Die Zeichen an der Wand

Einen ganz eigenen Blick auf die Stadt hat Michael Zachcial. Unter dem Titel „Narrenhand“ stellt er in der Zentralbibliothek Graffiti aus und zeichnet ein Bild von Bremen, das nicht leicht zu entschlüsseln ist.

„Kunst ist Kommunikation“, sagt Michael Zachcial. Er steht unter einem grünweißen Banner am Eingang der Zentralbibliothek. Antirassistische Werder-Fans von Racaille Verte haben es gestaltet. Die sogenannten Ultras sorgen während der Spiele für Stimmung, begleiten ihren Verein so oft es geht und fallen im Stadion mit kreativen Aktionen auf. „Auch Fankultur ist für mich künstlerische Performance“, sagt Zachcial.

Seit vergangenem Jahr sammelt der Künstler und Liedermacher aus der Neustadt Zeichen, die in der Bremer Öffentlichkeit nicht oder nur wenig wahrgenommen werden. Mit der Kamera zog er durch die Hansestadt, fotografierte Straßenecken, Unterführungen, Haltestellen. Gerade dort sei er auf Zeichen gestoßen, die er zwar ständig angucke, aber nicht verstehe: Graffiti.

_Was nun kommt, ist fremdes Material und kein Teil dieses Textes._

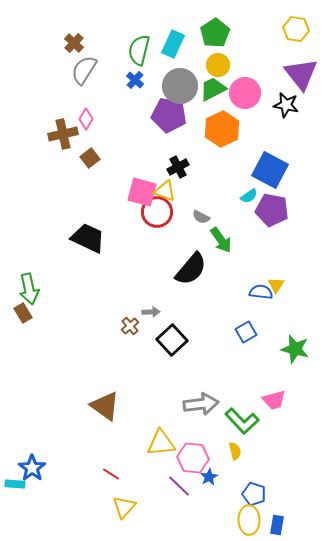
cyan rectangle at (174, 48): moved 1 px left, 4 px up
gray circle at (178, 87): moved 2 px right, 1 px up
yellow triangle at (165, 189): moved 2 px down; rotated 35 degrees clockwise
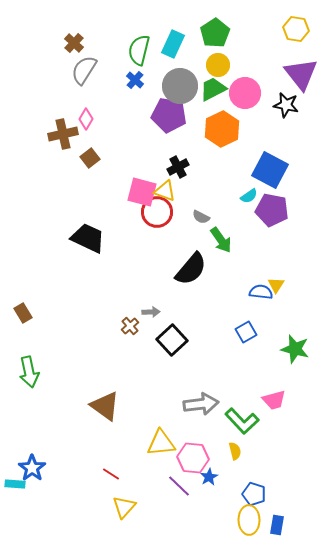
green arrow at (29, 289): moved 83 px down
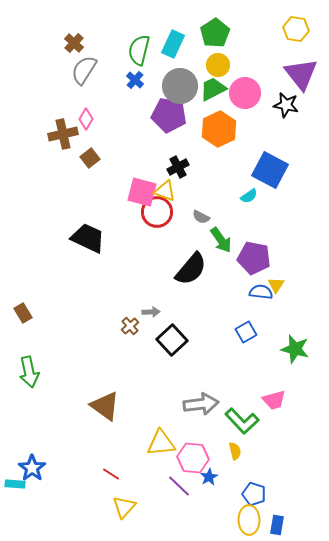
orange hexagon at (222, 129): moved 3 px left
purple pentagon at (272, 210): moved 18 px left, 48 px down
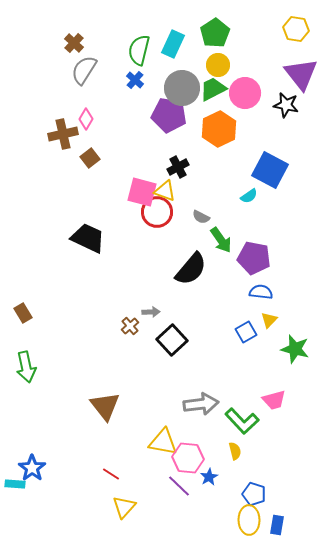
gray circle at (180, 86): moved 2 px right, 2 px down
yellow triangle at (276, 285): moved 7 px left, 35 px down; rotated 12 degrees clockwise
green arrow at (29, 372): moved 3 px left, 5 px up
brown triangle at (105, 406): rotated 16 degrees clockwise
yellow triangle at (161, 443): moved 2 px right, 1 px up; rotated 16 degrees clockwise
pink hexagon at (193, 458): moved 5 px left
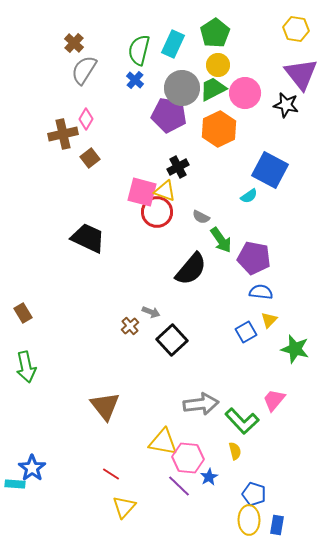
gray arrow at (151, 312): rotated 24 degrees clockwise
pink trapezoid at (274, 400): rotated 145 degrees clockwise
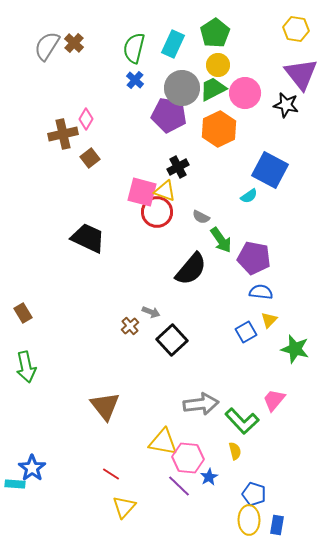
green semicircle at (139, 50): moved 5 px left, 2 px up
gray semicircle at (84, 70): moved 37 px left, 24 px up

Verschlüsselte Zeichen an der Wand – diese Geschichte taucht schon im Alten Testament auf, als Prophet Daniel für König Belsazar unheimliche Schriftzeichen deutete und den Untergang Babylons vorhersagte: „Gott hat die Tage deiner Herrschaft gezählt und ihr ein Ende gemacht. Er hat dich gewogen und für zu leicht befunden.“ Diese Szene taucht bei Michael Zachcial immer wieder auf, als „Gastmahl des Belsazar“ von Rembrandt und in Liedtexten. „Unser Reich befindet sich auch gerade in einer schweren Krise“, sagt Zachcial. „Auch wir haben Zeichen an der Wand, die wir nicht deuten können.“ Auf Stellwänden hat er Fotos angebracht, die mit Strichcodes versehene Stromkästen zeigen, und Amélie Poulains, die sich für die „fabelhafte Welt des Widerstands“ einsetzen. „Jedes Schreiben an die Wand wird als Akt des Ungehorsams bewertet“, sagt Zachcial. „Als Kunst, die ständig die Machtfrage stellt – selbst in ihrer dilettantischsten Form.“

„Ihr seid Narren“, hat jemand auf die Wand eines Tunnels gesprüht. „Narrenhände beschmieren Tisch und Wände“, fällt Michael Zachcial dazu ein. „Aber Kinder und Narren sagen auch die Wahrheit.“ Also könne man daraus schlussfolgern, dass die, die Wände beschmieren, Wahrheiten verbreiten. In Schulen hat sich der Liedermacher mit Kindern unterhalten, Gedichte und Zitate aufgeschnappt. Den Reim einer Achtjährigen brachte er mit einem Foto in Verbindung: Es zeigt einen Kaugummiautomaten, der mit einer Figur verziert wurde, die sich die Augen zuhält. Nun steht darunter: „Bin nur ein armer Kater, habe keinen Vater, habe keine Mutter, gib mir etwas Futter.“ Immer wieder neu fügt Zachcial Texte und Bilder zusammen. Seine Suche nach Zeichen sei mit der Ausstellung in der Zentralbibliothek noch lange nicht vorbei: „Ich sammle weiter.“ Bekritzelte Schultische, Sticker auf dem Schild der Staatsanwaltschaft, Namen in Baumrinde oder auch nur die Worte „Ich war hier“ – all das seien

Zeichen, Kommunikation zwischen Jugendlichen und Formen von Aufbegehren. „Narrenhand“ ist verlängert worden und nun bis zum 14. April in der Zentralbibliothek zu sehen. Näheres unter www.narrenhand.de.